TASKS ▸
1. According to the ClickHouse ReplacingMergeTree article, which row does the engine keep from each group of duplicates?
2. Write out the passage of the ClickHouse ReplacingMergeTree article from "This article explains" up to and including "recently inserted row.".

PASSAGE FOR REVIEW ▸
______________________________

---
title: "ClickHouse® ReplacingMergeTree examples and best use cases"
excerpt: "ClickHouse ReplacingMergeTree example that handles deduplication correctly. Most implementations miss critical settings. Don't."
authors: "Cameron Archer"
categories: "AI Resources"
createdOn: "2025-10-14 19:28:27"
publishedOn: "2025-10-16 19:28:27"
updatedOn: "2025-10-16 19:28:27"
status: "published"
---

When you insert updated records into ClickHouse{% sup %}®{% /sup %}, you often want to keep only the latest version of each row rather than accumulating duplicates. The ReplacingMergeTree table engine handles this automatically by removing duplicate rows during background merge operations, keeping either the most recently inserted row or the one with the highest version number.

This article explains how ReplacingMergeTree works, when to use it, and how to configure it correctly with working examples for common patterns like CDC ingestion, user state tracking, and streaming data deduplication.

## What is a ReplacingMergeTree and when to use it

ReplacingMergeTree is a ClickHouse{% sup %}®{% /sup %} table engine that removes duplicate rows with the same sorting key during background merge operations. The engine keeps only one row from each group of duplicates, typically the row with the highest version number or the most recently inserted row.

______________________________

RECORDED INFORMATION ▸
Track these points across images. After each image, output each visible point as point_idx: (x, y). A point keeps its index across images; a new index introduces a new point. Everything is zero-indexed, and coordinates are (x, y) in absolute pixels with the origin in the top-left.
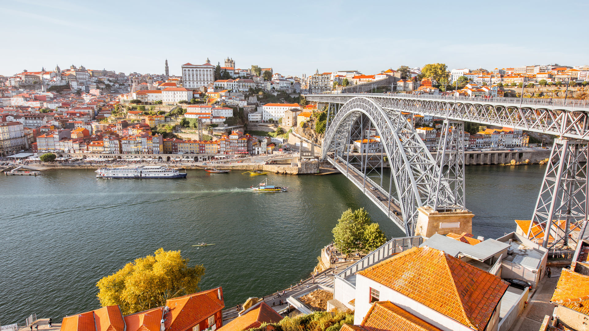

______________________________

TASK RESPONSES ▸
1. It typically keeps the row with the highest version number or the most recently inserted row.

2.
This article explains how ReplacingMergeTree works, when to use it, and how to configure it correctly with working examples for common patterns like CDC ingestion, user state tracking, and streaming data deduplication.

## What is a ReplacingMergeTree and when to use it

ReplacingMergeTree is a ClickHouse{% sup %}®{% /sup %} table engine that removes duplicate rows with the same sorting key during background merge operations. The engine keeps only one row from each group of duplicates, typically the row with the highest version number or the most recently inserted row.